- [Passage for review]
Ransomware attack causes outages at 60 credit unions, federal agency says

About 60 credit unions in the US are experiencing outages because of a ransomware attack on an IT provider the credit unions use, a federal agency said Friday.

The National Credit Union Administration (NCUA), the agency that insures deposits at federally insured credit unions, said in a statement to CNN that it was “coordinating with affected credit unions” in the wake of the hack.

The full extent of the outage and its impact on credit unions was unclear Friday evening. One of the affected credit unions, New York-based Mountain Valley Federal Credit Union, said that technicians from the hacked IT provider were “working around the clock to get our systems” back online.

Credit unions reported that the ransomware attack — in which cybercriminals typically lock computer system as an extortion tactic — affected a unit of Trellance, a cloud computing firm provider used by credit unions, NCUA spokesperson Joseph Adamoli said in a statement to CNN.

The affected Trellance-owned company, Ongoing Operations, said in a statement on Saturday that the cybersecurity incident was “isolated to a segment” of its network. “We will notify impacted individuals once we confirm the scope of the incident.”

The Record, a cybersecurity news publication, reported earlier on the ransomware attack.

The incident is just the latest example of how ransomware attacks have caused havoc for US critical infrastructure in recent years. Hospitals, fuel pipelines and schools have also been disrupted by the file-locking cyberattacks, prompting the Biden administration to treat ransomware as a national security crisis.

This story has been updated with additional comment.

[Collected data]
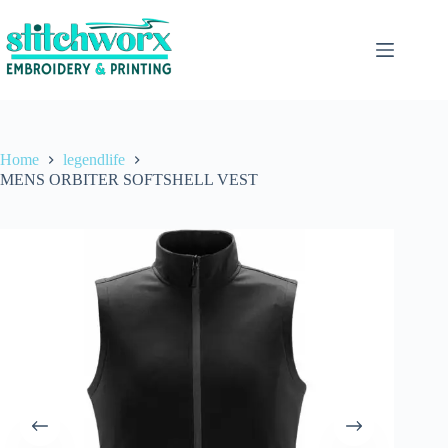
Home
legendlife
MENS ORBITER SOFTSHELL VEST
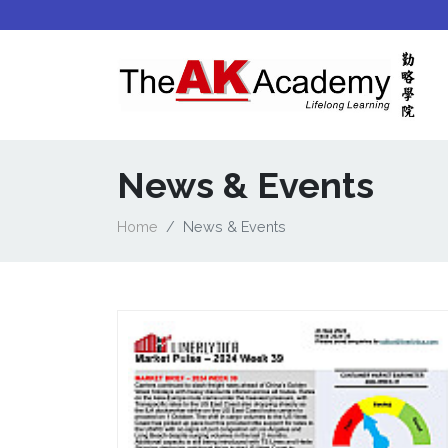
News & Events
Home
News & Events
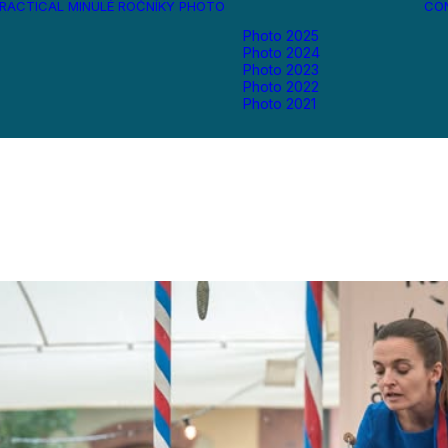
RACTICAL
MINULÉ ROČNÍKY
PHOTO
CO
Photo 2025
Photo 2024
Photo 2023
Photo 2022
Photo 2021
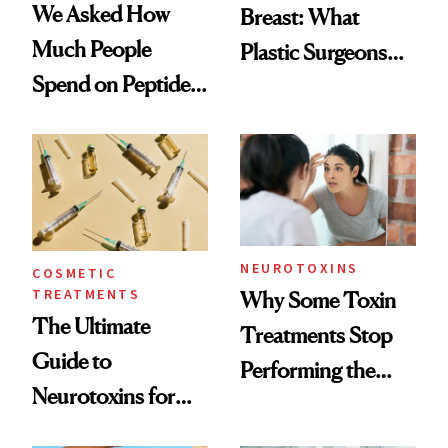
We Asked How
Breast: What
Much People
Plastic Surgeons
Spend on Peptides
Want You to Know
—and the Answer
Surprised Us
NEUROTOXINS
COSMETIC
TREATMENTS
Why Some Toxin
The Ultimate
Treatments Stop
Guide to
Performing the
Neurotoxins for
Same Way Over
Mature Skin
Time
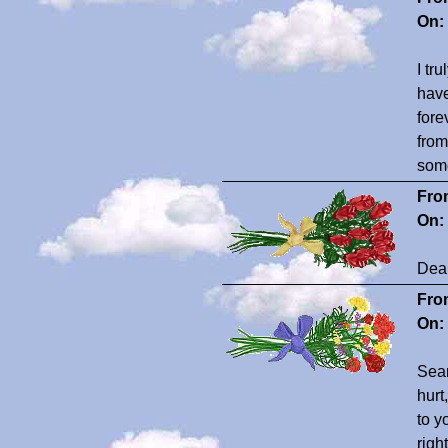
On:
I tr
have
fore
from
some
Fro
On:
Dear
Fro
On:
Seam
hurt
to y
righ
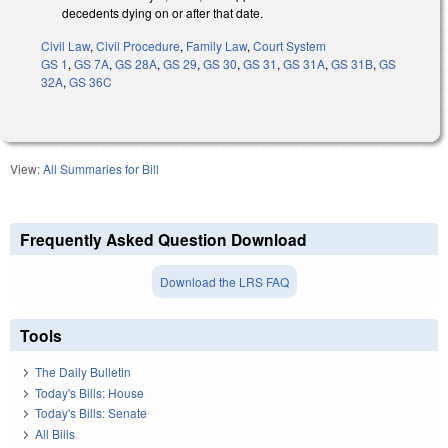
decedents dying on or after that date.
Civil Law
,
Civil Procedure
,
Family Law
,
Court System
GS 1
,
GS 7A
,
GS 28A
,
GS 29
,
GS 30
,
GS 31
,
GS 31A
,
GS 31B
,
GS
32A
,
GS 36C
View:
All Summaries for Bill
Frequently Asked Question Download
Download the LRS FAQ
Tools
The Daily Bulletin
Today's Bills: House
Today's Bills: Senate
All Bills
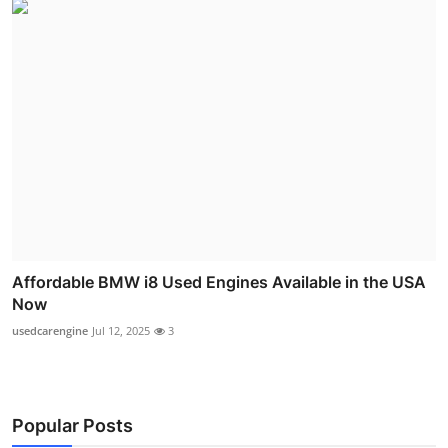
Affordable BMW i8 Used Engines Available in the USA
Now
usedcarengine
Jul 12, 2025
3
Popular Posts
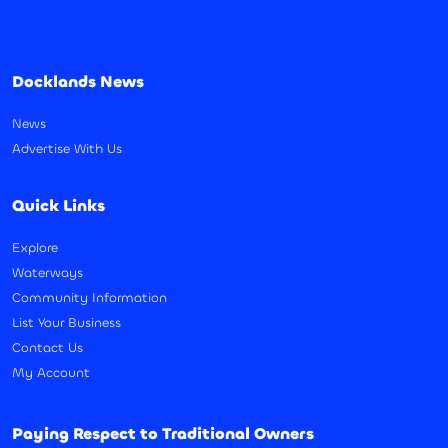
Docklands News
News
Advertise With Us
Quick Links
Explore
Waterways
Community Information
List Your Business
Contact Us
My Account
Paying Respect to Traditional Owners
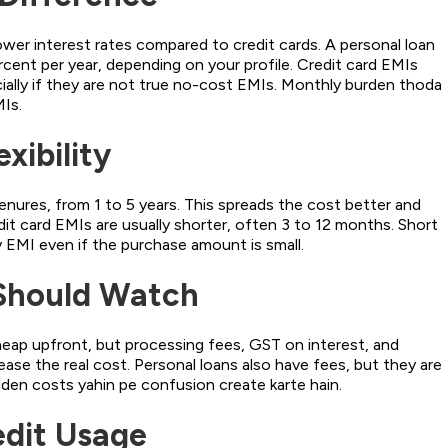
ower interest rates compared to credit cards. A personal loan
cent per year, depending on your profile. Credit card EMIs
ially if they are not true no-cost EMIs. Monthly burden thoda
MIs.
xibility
enures, from 1 to 5 years. This spreads the cost better and
t card EMIs are usually shorter, often 3 to 12 months. Short
EMI even if the purchase amount is small.
Should Watch
eap upfront, but processing fees, GST on interest, and
ase the real cost. Personal loans also have fees, but they are
dden costs yahin pe confusion create karte hain.
edit Usage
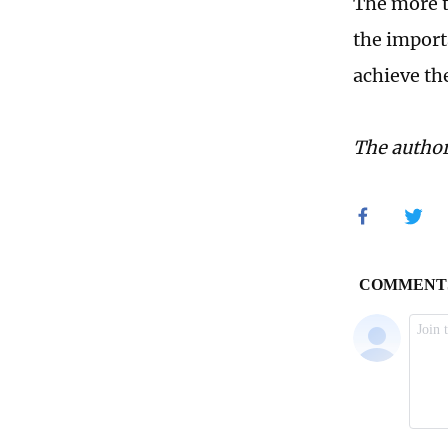
The more t
the importa
achieve th
The author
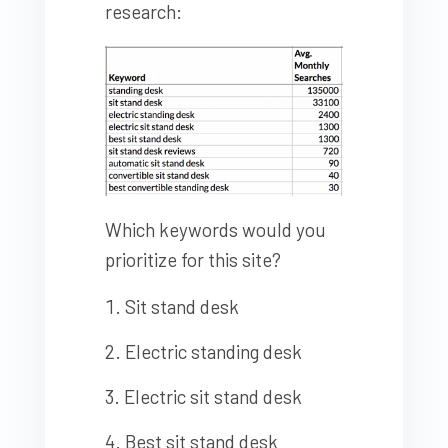
research:
Which keywords would you
prioritize for this site?
Sit stand desk
Electric standing desk
Electric sit stand desk
Best sit stand desk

- [Your tasks]
A. Reproduce the part of the credit union ransomware article between "The incident is" and "national security crisis.", inclusive.
B. List the types of targets that the credit union ransomware article says have also been disrupted by ransomware attacks.
C. In the credit union ransomware article, shorten the paragraph beginning "Credit unions reported that the ransomware attack" into a single sentence. Keep its main facts.

- [Answers to each task]
A.
The incident is just the latest example of how ransomware attacks have caused havoc for US critical infrastructure in recent years. Hospitals, fuel pipelines and schools have also been disrupted by the file-locking cyberattacks, prompting the Biden administration to treat ransomware as a national security crisis.

B.
Hospitals
Fuel pipelines
Schools

C. According to a statement to CNN from NCUA spokesperson Joseph Adamoli, credit unions reported that the ransomware attack hit a unit of Trellance, a cloud computing provider used by credit unions, in a type of attack in which cybercriminals typically lock computer systems to extort victims.